Ich habe ja schon so manchen Patchwork-Polster mit Hotelverschluss genäht. Und heute wollte ich wieder einen machen, der in unser Wohnzimmer passt. Und weil es mir so viel Spaß macht, habe ich wieder jeden Arbeitsschritt für euch fotografiert:









Material:
Am besten nehmt ihr Reste von festem Baumwollstoff. Den mit den Eulen habe ich bei "Butinette" gekauft und schon so manches draus gemacht. Der rote stammt von "IKEA", der dunkelgrüne von "Komolka". Weiters braucht ihr passendes Nähgarn, Stecknadeln, eine Nähmaschine (nonanein) und ein Bügeleisen.

Zuschnitt:
Zunächst solltet ihr festlegen, welches Format eure Polsterhülle haben soll. Mein Polster-Rohling hat die Maße 50x30cm. Also ergibt sich daraus 5x3 Reihen mit Quadraten zu je 10x10cm. Diese werden mit 1,5cm Nahtzugabe rundherum zugeschnitten, also 11,5x11,5cm pro Quadrat.

Vorbereitung:
Die Stoffe solltet ihr vorher unbedingt waschen und gut bügeln, damit sie später, wenn ihr die Polsterhülle mal waschen solltet, nicht einläuft. Wäre ja blöd, plötzlich einen Liliput-Polster zu haben :-(

Nähen:
Ordnet euch die Quadrate zunächst an, wie es euch gefällt. Es muss kein streng logisches Muster sein und kann komplett Freestyle sein. Je ausgefallener, desto besser!

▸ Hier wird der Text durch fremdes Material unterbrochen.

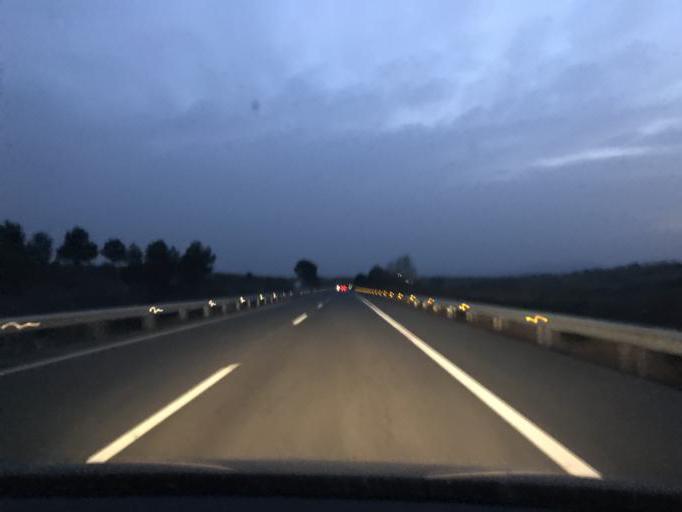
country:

Den Reihen entsprechend legt ihr ein Quadrat nach dem anderen rechts auf recht und näht diese mit einem kurzen Geradstich zusammen. Vernähen ist nicht notwendig!

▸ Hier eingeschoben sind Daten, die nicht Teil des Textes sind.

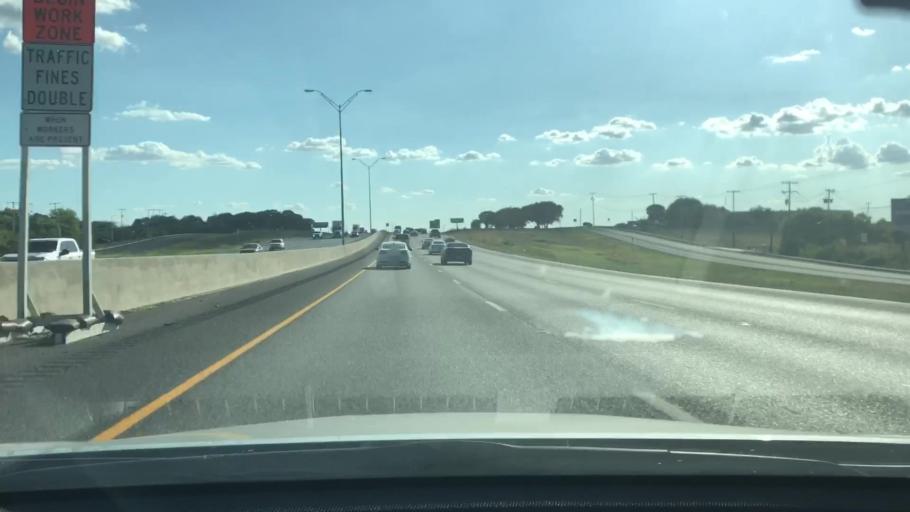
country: US
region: Texas
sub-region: Guadalupe County
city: Northcliff
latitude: 29.6350
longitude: -98.2207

Ich bügle nach jeder Reihe die Nahtzugaben schön ordentlich auseinander. Das macht es leichter, wenn ich dann die einzelnen Reihen zusammennähe. Achtet dabei darauf, dass alle Kanten bündig sind.









Am Ende sieht die Vorderseite der Hülle (von hinten) so aus.














Als nächstes schneide ich mir die beiden Teile für die Rückseite zu. Die müssen genauso breit sein, wie der Vorderteil, jedoch nur etwas über die Hälfte der Länge reichen. Da die dann übereinander genäht werden, entsteht ein "Schlitz", durch den man den Rohling dann reingeben kann. Man braucht also weder Wendeöffnung noch Reissverschluss - yeah!









Doch bevor ich die Rückseite mit der Vorderseite zusammennähe, schlage ich bei den Rückteilen je ein Ende der schmalen Seite zweimal um und steppe diese fest. Dann hat man eine schöne Naht als Abschluss.









Das sieht dann so aus. Wer möchte, kann auch noch ein andersfarbiges Schrägband anbringen, um einen schönen Akzent zu setzen. Muss aber nicht sein!









Jetzt alle 3 Teile rechts auf rechts übereinander legen und gut feststecken. Vor allem die Enden der Rückteilen sollten gut festgesteckt werden, damit sie beim zusammennähen nicht verrutschen. Solltet ihr einen verzierten Rückteil haben, liegt dieser direkt auf dem Oberteil (mit der schönen Seite nach unten).









Zuletzt einfach durch den Schlitz greifen und wenden. Wer möchte kann die Nahtzugabe noch knapp abschneiden und die Ecken schräg abschneiden.









In Wahrheit ist die meißte Arbeit beim Patchwork nicht das nähen, sondern das viele auseinanderbügeln der Nahzugaben. Aber das zahlt sich echt aus, denn: gut gebügelt ist halb genäht!
In diesem Sinne wünsche ich euch viel Spaß beim nachnähen!